──────── GIVEN RECORDS
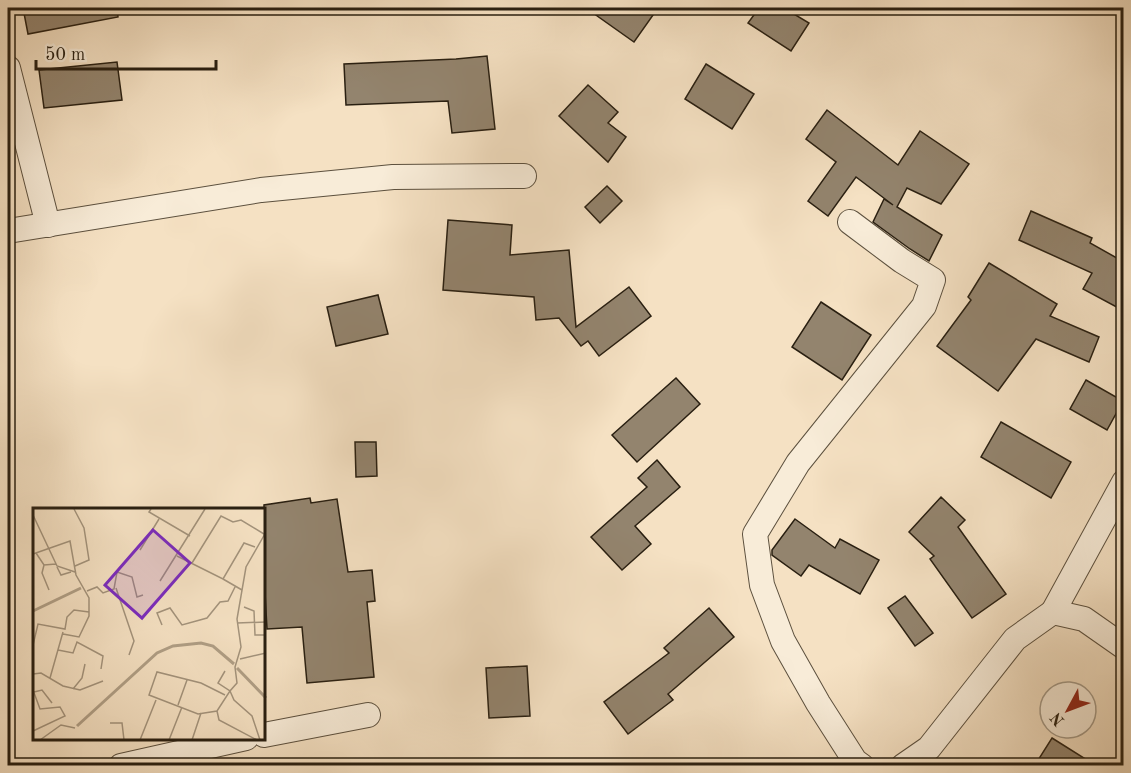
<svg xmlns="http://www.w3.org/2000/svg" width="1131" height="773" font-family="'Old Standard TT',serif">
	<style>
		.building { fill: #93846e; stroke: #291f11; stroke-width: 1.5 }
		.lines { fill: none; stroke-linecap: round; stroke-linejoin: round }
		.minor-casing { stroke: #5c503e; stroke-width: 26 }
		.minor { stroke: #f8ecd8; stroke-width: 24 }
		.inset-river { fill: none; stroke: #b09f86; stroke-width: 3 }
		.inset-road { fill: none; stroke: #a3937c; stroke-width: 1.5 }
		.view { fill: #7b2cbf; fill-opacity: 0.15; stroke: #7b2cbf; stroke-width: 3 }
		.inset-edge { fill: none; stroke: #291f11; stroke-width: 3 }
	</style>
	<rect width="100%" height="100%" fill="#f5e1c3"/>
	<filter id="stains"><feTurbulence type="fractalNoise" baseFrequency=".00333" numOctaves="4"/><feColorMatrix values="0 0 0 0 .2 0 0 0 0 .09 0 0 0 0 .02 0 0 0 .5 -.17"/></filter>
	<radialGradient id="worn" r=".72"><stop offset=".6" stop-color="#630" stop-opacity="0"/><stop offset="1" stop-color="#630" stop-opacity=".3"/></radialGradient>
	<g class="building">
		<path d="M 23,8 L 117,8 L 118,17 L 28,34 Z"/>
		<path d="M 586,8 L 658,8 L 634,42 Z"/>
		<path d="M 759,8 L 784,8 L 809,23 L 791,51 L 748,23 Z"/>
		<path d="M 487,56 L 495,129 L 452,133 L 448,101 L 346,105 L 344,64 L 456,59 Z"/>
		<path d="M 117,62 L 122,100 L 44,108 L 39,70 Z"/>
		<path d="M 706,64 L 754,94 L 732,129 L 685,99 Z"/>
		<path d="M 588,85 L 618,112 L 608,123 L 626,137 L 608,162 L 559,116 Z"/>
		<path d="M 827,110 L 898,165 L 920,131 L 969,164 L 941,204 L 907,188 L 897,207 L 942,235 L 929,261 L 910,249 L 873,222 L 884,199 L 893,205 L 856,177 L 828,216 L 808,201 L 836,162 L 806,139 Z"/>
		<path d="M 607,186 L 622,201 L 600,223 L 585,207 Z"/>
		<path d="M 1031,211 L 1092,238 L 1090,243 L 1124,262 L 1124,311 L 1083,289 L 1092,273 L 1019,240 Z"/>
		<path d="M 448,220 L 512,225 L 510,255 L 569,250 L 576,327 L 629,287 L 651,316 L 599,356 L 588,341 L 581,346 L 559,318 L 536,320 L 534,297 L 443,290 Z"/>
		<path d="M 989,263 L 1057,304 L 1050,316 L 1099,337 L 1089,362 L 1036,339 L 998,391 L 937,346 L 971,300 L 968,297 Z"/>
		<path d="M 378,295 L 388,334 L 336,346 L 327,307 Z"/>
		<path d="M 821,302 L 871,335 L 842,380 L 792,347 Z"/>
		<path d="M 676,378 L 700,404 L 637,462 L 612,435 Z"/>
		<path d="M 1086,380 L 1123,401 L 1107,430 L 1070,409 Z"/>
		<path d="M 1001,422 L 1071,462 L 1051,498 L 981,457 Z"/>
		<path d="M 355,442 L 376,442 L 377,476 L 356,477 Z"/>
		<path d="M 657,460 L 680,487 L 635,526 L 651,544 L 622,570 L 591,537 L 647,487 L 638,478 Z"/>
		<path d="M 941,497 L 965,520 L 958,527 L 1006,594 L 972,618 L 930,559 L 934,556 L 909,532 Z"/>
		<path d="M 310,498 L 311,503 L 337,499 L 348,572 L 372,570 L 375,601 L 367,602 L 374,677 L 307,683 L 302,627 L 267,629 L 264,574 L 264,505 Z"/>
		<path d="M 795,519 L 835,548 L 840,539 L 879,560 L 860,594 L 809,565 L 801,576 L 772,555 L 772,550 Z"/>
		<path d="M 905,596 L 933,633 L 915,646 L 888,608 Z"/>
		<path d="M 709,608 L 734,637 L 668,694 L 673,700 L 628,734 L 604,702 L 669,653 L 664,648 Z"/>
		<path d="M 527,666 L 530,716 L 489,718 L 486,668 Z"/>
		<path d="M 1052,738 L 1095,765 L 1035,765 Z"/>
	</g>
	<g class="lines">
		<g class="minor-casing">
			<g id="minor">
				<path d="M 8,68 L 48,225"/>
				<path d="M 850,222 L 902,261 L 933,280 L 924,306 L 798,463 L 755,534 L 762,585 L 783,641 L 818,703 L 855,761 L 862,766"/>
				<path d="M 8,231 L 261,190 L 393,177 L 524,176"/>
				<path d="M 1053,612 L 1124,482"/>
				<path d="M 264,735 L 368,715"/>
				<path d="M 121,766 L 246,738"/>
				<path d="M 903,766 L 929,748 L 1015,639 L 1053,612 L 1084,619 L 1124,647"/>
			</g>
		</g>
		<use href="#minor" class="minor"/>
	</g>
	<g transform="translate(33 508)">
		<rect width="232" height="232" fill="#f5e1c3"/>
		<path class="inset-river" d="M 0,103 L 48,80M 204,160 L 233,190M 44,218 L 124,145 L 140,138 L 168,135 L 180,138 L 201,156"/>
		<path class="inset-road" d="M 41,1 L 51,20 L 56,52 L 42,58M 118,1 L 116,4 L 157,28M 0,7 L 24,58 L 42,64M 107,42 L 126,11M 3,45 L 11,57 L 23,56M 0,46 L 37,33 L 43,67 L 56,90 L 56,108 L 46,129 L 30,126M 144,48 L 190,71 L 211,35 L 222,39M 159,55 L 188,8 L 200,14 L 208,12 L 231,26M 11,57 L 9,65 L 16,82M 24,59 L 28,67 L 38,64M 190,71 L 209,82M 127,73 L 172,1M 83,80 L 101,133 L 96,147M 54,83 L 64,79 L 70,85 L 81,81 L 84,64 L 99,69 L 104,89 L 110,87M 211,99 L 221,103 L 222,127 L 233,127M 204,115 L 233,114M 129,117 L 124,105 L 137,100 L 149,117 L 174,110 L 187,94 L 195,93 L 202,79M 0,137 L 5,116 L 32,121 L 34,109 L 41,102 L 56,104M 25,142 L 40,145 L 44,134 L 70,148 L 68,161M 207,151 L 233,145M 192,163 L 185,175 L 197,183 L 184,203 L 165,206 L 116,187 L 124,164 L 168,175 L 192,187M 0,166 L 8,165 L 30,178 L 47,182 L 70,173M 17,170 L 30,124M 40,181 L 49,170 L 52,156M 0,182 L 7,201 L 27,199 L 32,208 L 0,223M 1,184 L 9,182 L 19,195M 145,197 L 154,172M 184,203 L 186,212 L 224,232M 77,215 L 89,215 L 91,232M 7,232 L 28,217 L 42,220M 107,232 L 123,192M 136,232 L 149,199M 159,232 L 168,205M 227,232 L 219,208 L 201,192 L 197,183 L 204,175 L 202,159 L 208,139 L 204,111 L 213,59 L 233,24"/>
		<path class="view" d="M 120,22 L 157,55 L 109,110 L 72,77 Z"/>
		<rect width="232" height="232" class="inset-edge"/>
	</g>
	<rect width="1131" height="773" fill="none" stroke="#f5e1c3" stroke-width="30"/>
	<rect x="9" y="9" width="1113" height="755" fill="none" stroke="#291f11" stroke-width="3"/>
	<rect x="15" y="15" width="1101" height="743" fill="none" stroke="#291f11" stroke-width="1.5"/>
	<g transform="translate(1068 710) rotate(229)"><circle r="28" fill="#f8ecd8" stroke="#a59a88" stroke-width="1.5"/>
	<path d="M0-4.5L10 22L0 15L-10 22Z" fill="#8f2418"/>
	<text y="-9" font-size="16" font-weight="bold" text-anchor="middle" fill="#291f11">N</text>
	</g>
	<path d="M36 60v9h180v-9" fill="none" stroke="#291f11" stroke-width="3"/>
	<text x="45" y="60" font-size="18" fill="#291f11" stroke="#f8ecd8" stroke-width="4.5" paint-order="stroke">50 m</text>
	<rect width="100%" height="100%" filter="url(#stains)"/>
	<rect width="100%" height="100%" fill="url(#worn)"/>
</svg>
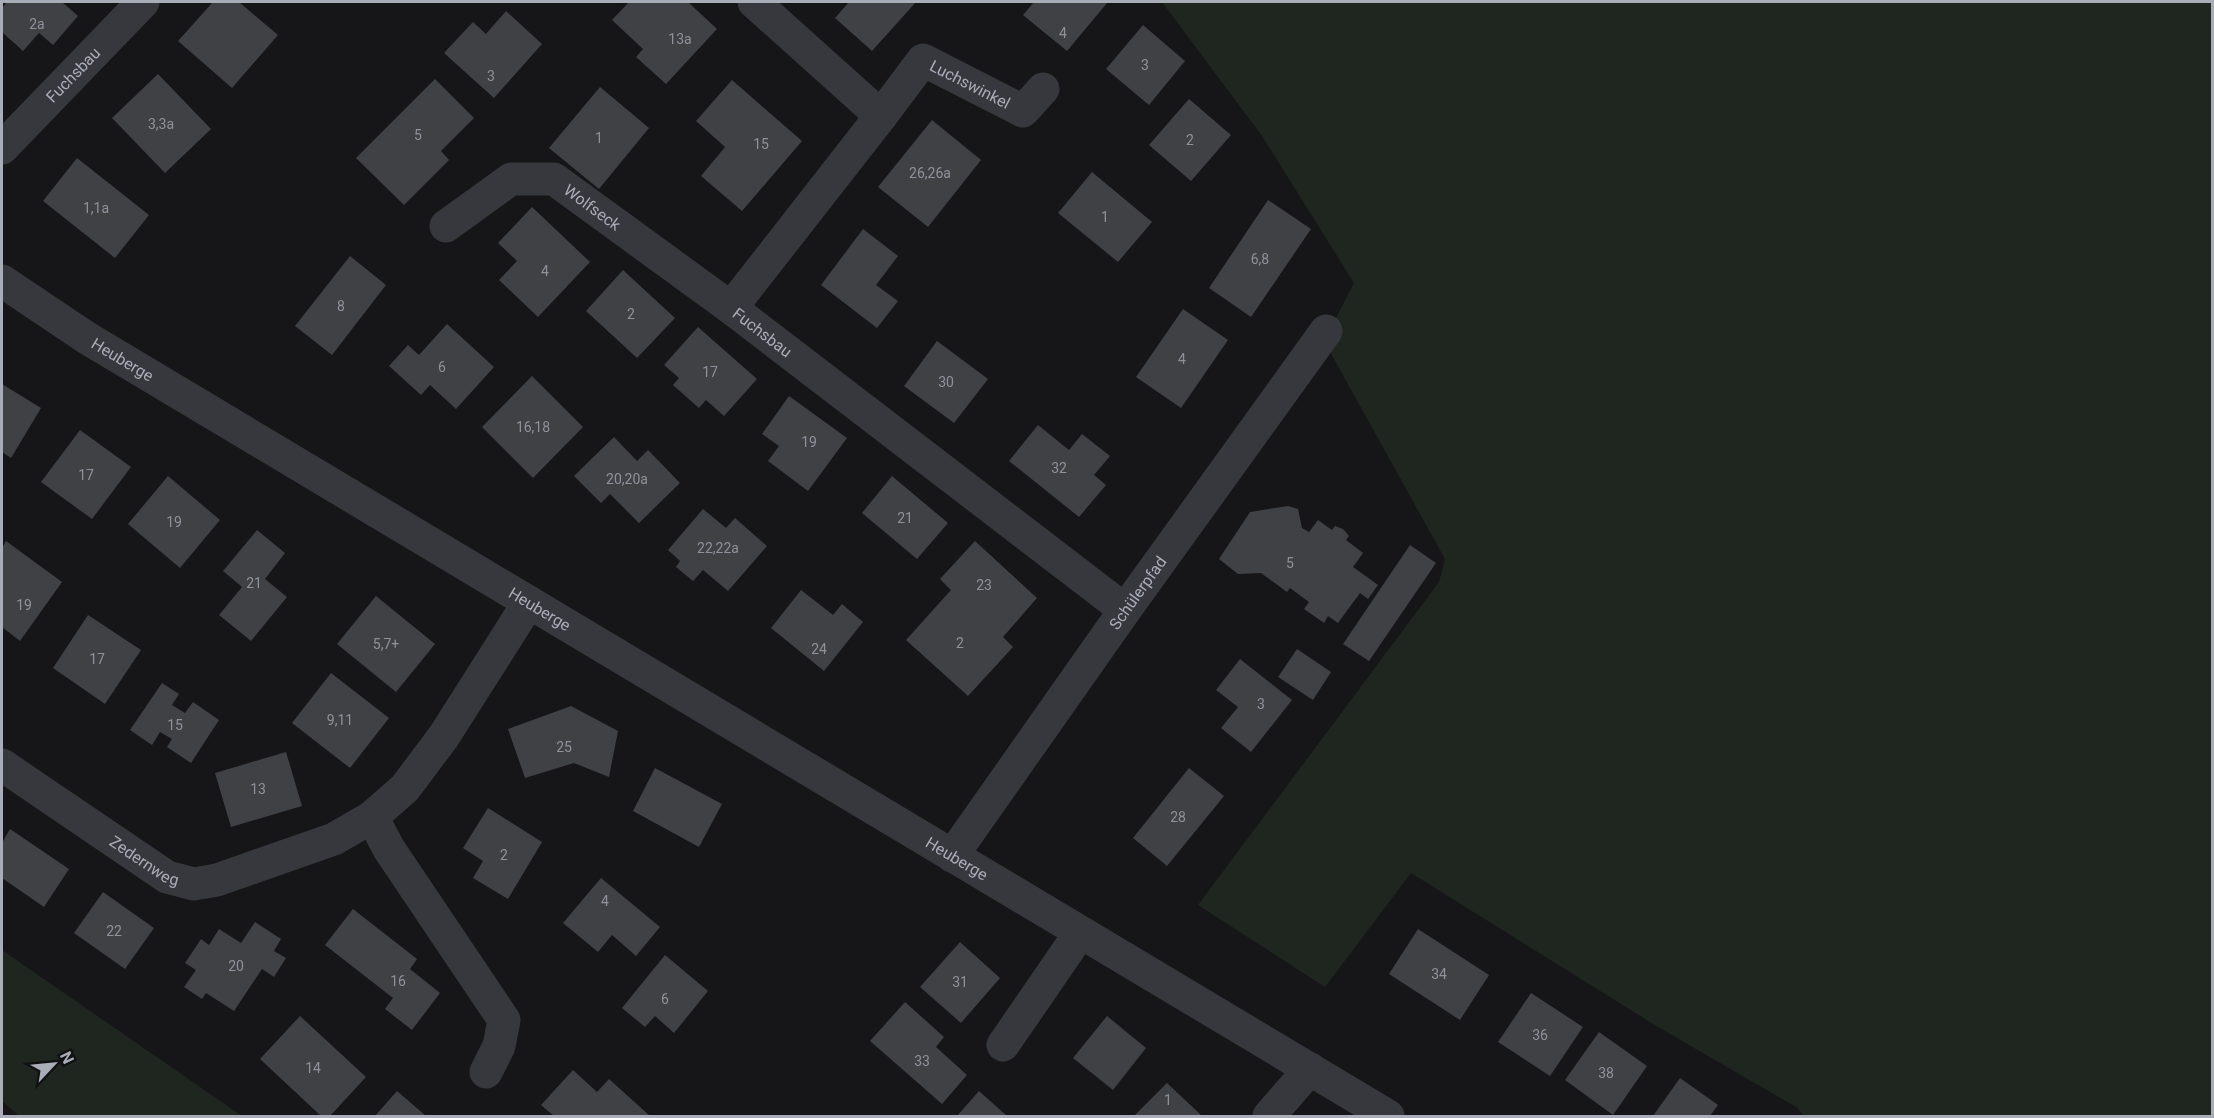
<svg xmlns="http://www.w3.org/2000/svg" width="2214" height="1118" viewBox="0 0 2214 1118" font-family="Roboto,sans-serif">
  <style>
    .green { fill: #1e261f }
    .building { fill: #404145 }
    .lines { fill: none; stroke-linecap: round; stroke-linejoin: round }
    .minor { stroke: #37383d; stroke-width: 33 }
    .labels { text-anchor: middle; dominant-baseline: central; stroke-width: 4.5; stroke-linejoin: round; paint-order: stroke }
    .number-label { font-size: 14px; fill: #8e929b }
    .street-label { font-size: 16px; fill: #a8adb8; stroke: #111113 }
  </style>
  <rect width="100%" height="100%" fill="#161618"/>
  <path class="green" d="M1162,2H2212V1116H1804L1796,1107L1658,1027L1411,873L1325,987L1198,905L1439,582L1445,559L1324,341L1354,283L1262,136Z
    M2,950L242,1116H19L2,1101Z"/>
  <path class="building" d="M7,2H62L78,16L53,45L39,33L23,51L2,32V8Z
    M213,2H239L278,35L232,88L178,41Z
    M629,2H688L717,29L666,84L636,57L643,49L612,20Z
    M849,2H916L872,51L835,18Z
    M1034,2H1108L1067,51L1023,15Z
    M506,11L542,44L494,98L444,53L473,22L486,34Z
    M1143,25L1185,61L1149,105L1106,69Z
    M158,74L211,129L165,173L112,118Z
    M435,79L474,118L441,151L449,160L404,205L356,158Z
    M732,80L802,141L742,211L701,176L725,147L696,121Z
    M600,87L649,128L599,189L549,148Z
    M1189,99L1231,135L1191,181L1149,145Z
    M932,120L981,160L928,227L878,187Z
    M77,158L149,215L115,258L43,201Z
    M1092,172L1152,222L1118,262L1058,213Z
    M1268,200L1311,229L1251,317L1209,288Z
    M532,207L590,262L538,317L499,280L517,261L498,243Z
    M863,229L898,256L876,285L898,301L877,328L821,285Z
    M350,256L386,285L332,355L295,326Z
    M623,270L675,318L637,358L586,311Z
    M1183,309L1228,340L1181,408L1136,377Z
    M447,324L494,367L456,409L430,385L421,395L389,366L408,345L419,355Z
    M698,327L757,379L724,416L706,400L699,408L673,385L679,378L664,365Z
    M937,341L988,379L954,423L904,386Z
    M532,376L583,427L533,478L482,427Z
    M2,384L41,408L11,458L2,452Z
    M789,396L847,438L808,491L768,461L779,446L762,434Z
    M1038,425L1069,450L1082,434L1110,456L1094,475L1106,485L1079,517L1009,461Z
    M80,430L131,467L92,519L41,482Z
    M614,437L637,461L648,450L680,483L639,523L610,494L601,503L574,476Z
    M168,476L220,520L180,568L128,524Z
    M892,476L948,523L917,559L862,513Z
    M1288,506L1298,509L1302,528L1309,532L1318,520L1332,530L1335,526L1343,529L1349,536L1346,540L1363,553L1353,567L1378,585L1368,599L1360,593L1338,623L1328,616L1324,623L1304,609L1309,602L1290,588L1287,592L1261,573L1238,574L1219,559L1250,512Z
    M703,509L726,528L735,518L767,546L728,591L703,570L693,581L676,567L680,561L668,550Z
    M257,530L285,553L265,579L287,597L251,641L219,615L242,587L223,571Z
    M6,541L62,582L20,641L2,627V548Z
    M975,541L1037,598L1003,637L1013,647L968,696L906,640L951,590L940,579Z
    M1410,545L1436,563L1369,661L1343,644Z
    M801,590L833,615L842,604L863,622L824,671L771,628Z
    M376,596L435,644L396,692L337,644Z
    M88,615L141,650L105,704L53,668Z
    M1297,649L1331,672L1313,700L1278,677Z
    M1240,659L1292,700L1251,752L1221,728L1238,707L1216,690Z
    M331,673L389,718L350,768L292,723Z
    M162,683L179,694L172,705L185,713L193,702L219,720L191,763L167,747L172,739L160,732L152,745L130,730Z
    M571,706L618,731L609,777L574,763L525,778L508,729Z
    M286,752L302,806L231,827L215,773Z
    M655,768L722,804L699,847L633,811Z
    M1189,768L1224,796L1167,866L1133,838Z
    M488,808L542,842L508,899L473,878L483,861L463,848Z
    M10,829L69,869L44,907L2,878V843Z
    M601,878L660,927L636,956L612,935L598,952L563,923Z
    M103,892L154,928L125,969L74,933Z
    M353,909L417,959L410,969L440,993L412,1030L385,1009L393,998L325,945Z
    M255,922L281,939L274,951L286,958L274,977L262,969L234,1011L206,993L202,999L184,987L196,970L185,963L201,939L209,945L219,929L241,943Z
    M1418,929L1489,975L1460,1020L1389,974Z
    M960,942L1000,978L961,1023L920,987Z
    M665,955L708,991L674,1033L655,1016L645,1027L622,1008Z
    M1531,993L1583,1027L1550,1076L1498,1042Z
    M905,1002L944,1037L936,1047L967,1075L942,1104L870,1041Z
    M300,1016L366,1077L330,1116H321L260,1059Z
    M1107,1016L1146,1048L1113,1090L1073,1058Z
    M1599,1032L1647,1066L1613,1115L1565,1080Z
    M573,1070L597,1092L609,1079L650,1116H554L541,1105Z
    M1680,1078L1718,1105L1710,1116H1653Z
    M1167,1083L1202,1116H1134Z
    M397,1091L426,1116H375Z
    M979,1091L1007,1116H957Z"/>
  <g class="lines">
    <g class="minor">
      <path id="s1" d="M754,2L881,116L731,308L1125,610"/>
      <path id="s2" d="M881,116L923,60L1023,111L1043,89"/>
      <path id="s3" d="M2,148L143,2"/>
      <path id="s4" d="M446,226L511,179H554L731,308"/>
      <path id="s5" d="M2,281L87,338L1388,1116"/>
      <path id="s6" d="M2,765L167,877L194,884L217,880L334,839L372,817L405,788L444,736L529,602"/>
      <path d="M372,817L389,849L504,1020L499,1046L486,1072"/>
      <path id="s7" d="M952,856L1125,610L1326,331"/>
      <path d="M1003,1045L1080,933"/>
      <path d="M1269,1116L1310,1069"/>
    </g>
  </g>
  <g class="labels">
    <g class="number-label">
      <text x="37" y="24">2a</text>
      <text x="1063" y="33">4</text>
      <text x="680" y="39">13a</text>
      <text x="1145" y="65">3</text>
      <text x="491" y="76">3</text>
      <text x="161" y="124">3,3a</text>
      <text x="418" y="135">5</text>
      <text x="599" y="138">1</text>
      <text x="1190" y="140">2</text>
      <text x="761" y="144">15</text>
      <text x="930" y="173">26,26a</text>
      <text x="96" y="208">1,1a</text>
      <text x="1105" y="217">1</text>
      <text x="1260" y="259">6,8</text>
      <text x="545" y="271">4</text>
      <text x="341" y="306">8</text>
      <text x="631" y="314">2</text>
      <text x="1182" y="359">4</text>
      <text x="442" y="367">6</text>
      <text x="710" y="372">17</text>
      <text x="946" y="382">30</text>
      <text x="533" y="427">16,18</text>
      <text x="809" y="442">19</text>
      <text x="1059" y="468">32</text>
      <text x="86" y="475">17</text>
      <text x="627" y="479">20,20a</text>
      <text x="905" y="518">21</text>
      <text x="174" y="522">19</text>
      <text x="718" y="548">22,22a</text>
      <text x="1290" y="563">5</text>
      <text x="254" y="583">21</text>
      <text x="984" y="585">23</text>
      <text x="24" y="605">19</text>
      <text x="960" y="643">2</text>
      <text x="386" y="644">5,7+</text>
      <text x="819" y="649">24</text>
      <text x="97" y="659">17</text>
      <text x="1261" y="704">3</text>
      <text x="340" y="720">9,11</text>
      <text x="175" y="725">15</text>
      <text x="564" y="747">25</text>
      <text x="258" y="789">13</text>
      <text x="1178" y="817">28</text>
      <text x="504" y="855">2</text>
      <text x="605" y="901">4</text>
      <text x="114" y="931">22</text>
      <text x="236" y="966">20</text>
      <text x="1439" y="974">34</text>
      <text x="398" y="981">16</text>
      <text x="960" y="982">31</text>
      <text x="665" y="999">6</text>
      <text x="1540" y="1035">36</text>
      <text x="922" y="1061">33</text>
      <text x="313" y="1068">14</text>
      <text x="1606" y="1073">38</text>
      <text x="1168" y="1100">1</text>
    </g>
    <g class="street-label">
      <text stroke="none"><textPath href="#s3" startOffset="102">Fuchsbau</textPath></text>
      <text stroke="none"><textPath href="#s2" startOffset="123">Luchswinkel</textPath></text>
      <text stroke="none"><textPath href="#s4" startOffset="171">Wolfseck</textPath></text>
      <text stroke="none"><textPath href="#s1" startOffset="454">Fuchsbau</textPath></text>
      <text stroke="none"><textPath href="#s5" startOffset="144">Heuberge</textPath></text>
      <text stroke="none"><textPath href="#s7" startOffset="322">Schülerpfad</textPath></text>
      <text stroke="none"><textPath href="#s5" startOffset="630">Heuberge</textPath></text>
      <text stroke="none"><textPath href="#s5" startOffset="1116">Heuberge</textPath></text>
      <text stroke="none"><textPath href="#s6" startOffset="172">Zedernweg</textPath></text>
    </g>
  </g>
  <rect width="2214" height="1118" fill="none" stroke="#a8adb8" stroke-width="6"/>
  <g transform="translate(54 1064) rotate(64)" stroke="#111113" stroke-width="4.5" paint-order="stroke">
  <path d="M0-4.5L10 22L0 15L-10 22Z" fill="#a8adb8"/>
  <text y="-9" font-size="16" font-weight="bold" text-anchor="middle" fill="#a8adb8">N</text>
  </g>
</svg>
────────────────
> **DESCRIPTION OF THE TASK**
Above are some lines. Repeat exactly, and only, those from the line that has "M1034,2H1108L1067,51L1023,15Z" through the line that has "M331,673L389,718L350,768L292,723Z".

> **RESPONSE TO THE EXERCISE**
    M1034,2H1108L1067,51L1023,15Z
    M506,11L542,44L494,98L444,53L473,22L486,34Z
    M1143,25L1185,61L1149,105L1106,69Z
    M158,74L211,129L165,173L112,118Z
    M435,79L474,118L441,151L449,160L404,205L356,158Z
    M732,80L802,141L742,211L701,176L725,147L696,121Z
    M600,87L649,128L599,189L549,148Z
    M1189,99L1231,135L1191,181L1149,145Z
    M932,120L981,160L928,227L878,187Z
    M77,158L149,215L115,258L43,201Z
    M1092,172L1152,222L1118,262L1058,213Z
    M1268,200L1311,229L1251,317L1209,288Z
    M532,207L590,262L538,317L499,280L517,261L498,243Z
    M863,229L898,256L876,285L898,301L877,328L821,285Z
    M350,256L386,285L332,355L295,326Z
    M623,270L675,318L637,358L586,311Z
    M1183,309L1228,340L1181,408L1136,377Z
    M447,324L494,367L456,409L430,385L421,395L389,366L408,345L419,355Z
    M698,327L757,379L724,416L706,400L699,408L673,385L679,378L664,365Z
    M937,341L988,379L954,423L904,386Z
    M532,376L583,427L533,478L482,427Z
    M2,384L41,408L11,458L2,452Z
    M789,396L847,438L808,491L768,461L779,446L762,434Z
    M1038,425L1069,450L1082,434L1110,456L1094,475L1106,485L1079,517L1009,461Z
    M80,430L131,467L92,519L41,482Z
    M614,437L637,461L648,450L680,483L639,523L610,494L601,503L574,476Z
    M168,476L220,520L180,568L128,524Z
    M892,476L948,523L917,559L862,513Z
    M1288,506L1298,509L1302,528L1309,532L1318,520L1332,530L1335,526L1343,529L1349,536L1346,540L1363,553L1353,567L1378,585L1368,599L1360,593L1338,623L1328,616L1324,623L1304,609L1309,602L1290,588L1287,592L1261,573L1238,574L1219,559L1250,512Z
    M703,509L726,528L735,518L767,546L728,591L703,570L693,581L676,567L680,561L668,550Z
    M257,530L285,553L265,579L287,597L251,641L219,615L242,587L223,571Z
    M6,541L62,582L20,641L2,627V548Z
    M975,541L1037,598L1003,637L1013,647L968,696L906,640L951,590L940,579Z
    M1410,545L1436,563L1369,661L1343,644Z
    M801,590L833,615L842,604L863,622L824,671L771,628Z
    M376,596L435,644L396,692L337,644Z
    M88,615L141,650L105,704L53,668Z
    M1297,649L1331,672L1313,700L1278,677Z
    M1240,659L1292,700L1251,752L1221,728L1238,707L1216,690Z
    M331,673L389,718L350,768L292,723Z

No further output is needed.